Health Checks and Failure Modes
ELB health checks are the mechanism that keeps traffic away from broken targets. A target is marked unhealthy after unhealthyThreshold consecutive failures and healthy again only after healthyThreshold consecutive successes. Common production pitfalls:
- Health check path returning 200 while the app is broken: a shallow
/pingthat always returns 200 will keep an unhealthy target in rotation. Use a deep health check endpoint (/healthz) that verifies DB connectivity, cache reachability, and any critical dependency. - Security group blocking ELB health checks: ALB health checks originate from the ALB nodes themselves within your VPC. The target's security group must allow inbound traffic on the health-check port from the ALB security group (not from the internet).
- Deregistration delay too high: the default 300 s means a rolling deployment waits 5 minutes per batch just draining connections. Tune it to match your p99 request duration.

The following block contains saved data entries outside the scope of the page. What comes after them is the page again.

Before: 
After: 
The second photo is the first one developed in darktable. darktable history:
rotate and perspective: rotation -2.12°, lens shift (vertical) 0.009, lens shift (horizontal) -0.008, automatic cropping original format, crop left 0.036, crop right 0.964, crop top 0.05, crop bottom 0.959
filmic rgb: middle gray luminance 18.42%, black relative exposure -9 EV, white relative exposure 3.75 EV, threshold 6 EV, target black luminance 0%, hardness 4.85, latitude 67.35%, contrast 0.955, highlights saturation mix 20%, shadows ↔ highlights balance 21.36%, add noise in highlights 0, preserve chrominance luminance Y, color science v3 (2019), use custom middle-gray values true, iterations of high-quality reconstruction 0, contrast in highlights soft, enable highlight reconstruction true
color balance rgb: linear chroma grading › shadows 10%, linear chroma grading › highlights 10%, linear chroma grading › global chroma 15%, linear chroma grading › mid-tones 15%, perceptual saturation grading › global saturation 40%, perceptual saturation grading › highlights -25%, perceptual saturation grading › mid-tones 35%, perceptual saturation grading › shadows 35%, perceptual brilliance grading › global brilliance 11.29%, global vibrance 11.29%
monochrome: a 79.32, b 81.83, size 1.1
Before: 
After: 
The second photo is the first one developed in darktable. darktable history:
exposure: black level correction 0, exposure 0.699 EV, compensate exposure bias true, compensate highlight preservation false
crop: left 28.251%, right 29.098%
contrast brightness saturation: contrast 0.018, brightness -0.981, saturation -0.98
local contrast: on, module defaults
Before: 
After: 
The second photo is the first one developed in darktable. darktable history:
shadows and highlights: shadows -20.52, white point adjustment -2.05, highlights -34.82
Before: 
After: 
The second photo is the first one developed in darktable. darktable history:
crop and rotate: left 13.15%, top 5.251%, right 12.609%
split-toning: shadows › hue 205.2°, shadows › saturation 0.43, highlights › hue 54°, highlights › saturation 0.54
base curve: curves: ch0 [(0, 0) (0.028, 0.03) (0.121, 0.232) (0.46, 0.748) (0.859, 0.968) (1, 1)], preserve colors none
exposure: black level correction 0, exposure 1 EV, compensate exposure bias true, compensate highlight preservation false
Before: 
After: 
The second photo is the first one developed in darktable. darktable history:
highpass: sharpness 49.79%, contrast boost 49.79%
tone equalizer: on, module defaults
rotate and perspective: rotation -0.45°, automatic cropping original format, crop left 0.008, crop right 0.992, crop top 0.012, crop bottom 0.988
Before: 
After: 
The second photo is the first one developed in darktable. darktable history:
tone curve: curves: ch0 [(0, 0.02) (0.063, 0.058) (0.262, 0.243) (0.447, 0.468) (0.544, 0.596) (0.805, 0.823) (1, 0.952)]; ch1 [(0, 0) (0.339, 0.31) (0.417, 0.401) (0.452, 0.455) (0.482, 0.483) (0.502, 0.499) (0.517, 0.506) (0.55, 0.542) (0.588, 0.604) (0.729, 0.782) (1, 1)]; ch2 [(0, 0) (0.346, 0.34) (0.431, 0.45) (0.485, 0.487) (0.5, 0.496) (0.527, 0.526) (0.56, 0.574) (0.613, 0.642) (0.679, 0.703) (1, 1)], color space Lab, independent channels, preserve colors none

drop_invalid_header_fields = true in Terraform to prevent HTTP desync (request-smuggling) attacks.
Cross-Zone Load Balancing
By default, each ALB node (one per AZ) only distributes requests to targets registered in its own AZ. With cross-zone load balancing enabled (the default for ALB, optional for NLB), each node distributes requests evenly across all registered targets in all AZs. This eliminates the need to maintain an equal number of targets per AZ — critical when Auto Scaling groups span AZs and instance counts are uneven. NLB charges for cross-AZ data transfer when cross-zone load balancing is enabled; ALB does not.
Mastering ELB — especially the interplay between listener rules, target group health checks, deregistration delays, and TLS policy selection — is what separates engineers who "just get it working" from engineers who build systems that survive real production failures.